This jeremiad of the sensitive young clergyman is reminiscent of Washington’s first impressions of his New England army before Boston, quoted in his latest biography: “The People of this government have obtained a Character which they by no means deserved; their officers generally speaking are the most indifferent kind of People I ever saw. I have already broke one Colo, and five Captains for Cowardice and for drawing more Pay and Provisions than they had Men in their Companies; there is two more Colos. now under arrest and to be tried for the same offences; in short they are by no means such Troops, in any respect, as you are lead to believe of them from the accts. which are publshed.”

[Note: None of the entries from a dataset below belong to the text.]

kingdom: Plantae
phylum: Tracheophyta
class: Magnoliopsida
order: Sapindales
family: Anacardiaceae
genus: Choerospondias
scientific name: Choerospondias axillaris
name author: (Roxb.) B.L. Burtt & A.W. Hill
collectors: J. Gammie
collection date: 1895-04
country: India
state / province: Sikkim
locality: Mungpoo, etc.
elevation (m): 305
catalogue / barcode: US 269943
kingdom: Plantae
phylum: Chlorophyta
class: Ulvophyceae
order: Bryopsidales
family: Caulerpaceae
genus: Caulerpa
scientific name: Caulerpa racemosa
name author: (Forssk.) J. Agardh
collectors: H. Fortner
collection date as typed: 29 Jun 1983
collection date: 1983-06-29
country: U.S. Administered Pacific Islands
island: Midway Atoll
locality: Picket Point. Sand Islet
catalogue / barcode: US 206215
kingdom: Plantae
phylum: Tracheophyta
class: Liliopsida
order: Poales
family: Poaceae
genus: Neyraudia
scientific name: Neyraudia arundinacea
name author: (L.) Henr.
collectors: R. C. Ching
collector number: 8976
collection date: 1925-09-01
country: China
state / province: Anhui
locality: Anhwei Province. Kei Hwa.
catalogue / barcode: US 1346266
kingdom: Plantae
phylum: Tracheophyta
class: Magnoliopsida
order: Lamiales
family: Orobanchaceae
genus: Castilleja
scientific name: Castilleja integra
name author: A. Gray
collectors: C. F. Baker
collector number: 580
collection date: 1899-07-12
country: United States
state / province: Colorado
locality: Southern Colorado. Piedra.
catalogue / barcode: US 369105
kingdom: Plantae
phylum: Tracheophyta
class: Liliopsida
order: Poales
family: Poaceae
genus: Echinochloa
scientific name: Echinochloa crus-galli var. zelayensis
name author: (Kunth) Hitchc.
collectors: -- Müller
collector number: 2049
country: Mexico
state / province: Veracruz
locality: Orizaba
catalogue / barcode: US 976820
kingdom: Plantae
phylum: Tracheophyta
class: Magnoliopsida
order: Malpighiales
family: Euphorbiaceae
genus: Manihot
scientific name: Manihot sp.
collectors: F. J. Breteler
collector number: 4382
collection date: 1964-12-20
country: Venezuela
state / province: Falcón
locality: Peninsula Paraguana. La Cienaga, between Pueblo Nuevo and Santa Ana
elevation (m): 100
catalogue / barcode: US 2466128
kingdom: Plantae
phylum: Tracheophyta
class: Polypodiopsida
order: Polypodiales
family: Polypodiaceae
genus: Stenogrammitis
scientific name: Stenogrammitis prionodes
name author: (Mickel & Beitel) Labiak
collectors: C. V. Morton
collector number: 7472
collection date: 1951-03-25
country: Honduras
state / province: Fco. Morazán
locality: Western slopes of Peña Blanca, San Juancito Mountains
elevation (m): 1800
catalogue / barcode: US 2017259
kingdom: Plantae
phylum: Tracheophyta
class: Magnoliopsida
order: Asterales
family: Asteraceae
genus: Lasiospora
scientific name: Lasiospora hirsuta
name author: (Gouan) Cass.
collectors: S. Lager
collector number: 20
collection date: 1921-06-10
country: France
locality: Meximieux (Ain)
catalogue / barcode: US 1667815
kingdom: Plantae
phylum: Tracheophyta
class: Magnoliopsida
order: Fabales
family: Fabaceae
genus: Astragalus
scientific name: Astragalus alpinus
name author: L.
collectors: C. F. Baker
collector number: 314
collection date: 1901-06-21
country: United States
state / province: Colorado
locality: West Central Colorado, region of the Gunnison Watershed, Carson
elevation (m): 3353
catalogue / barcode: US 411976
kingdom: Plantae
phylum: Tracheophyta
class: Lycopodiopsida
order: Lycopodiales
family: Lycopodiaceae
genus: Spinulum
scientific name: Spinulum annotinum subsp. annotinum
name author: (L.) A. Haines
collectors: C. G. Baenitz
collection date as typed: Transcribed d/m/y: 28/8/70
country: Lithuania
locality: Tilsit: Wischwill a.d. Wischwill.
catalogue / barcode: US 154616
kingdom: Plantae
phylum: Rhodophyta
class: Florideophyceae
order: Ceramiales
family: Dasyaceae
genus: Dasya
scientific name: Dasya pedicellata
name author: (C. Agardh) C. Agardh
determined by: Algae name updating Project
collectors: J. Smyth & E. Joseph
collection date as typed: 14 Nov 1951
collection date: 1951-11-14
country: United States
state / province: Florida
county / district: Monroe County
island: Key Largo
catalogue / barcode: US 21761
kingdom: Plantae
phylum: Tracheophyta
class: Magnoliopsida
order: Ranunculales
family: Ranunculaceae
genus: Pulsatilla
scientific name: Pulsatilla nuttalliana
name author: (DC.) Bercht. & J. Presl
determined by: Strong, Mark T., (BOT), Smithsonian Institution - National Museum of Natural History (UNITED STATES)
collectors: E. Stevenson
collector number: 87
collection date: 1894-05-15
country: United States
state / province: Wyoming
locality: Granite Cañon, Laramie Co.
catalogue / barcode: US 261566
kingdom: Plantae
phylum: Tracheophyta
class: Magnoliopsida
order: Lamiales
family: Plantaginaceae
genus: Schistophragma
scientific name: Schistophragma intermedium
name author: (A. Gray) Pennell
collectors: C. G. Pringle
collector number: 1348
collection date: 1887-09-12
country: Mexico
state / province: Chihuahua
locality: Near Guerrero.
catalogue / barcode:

In New England the social gap which separated the leaders from the led was much narrower than in the Southern and Middle states, and this may account for the fact that that section furnished no Patriots whose personalities can compare with Washington or Gouverneur Morris. Morris declared to Lafayette that he was opposed to democracy precisely because of his love for liberty; he also declared, and firmly believed, that “there never has been and never will be any civilized society without an aristocracy.” A complementary axiom might well be stated thus: The greater the degree of democracy, the meaner the type of leader. For how can it be expected of an electorate, fed on the idea that all men actually are equal, that they should be able to distinguish between a Huey Long and a Gouverneur Morris, between a Warren G. Harding and a George Washington? The great men are not all dead, but unbridled competition rarely brings them to the top.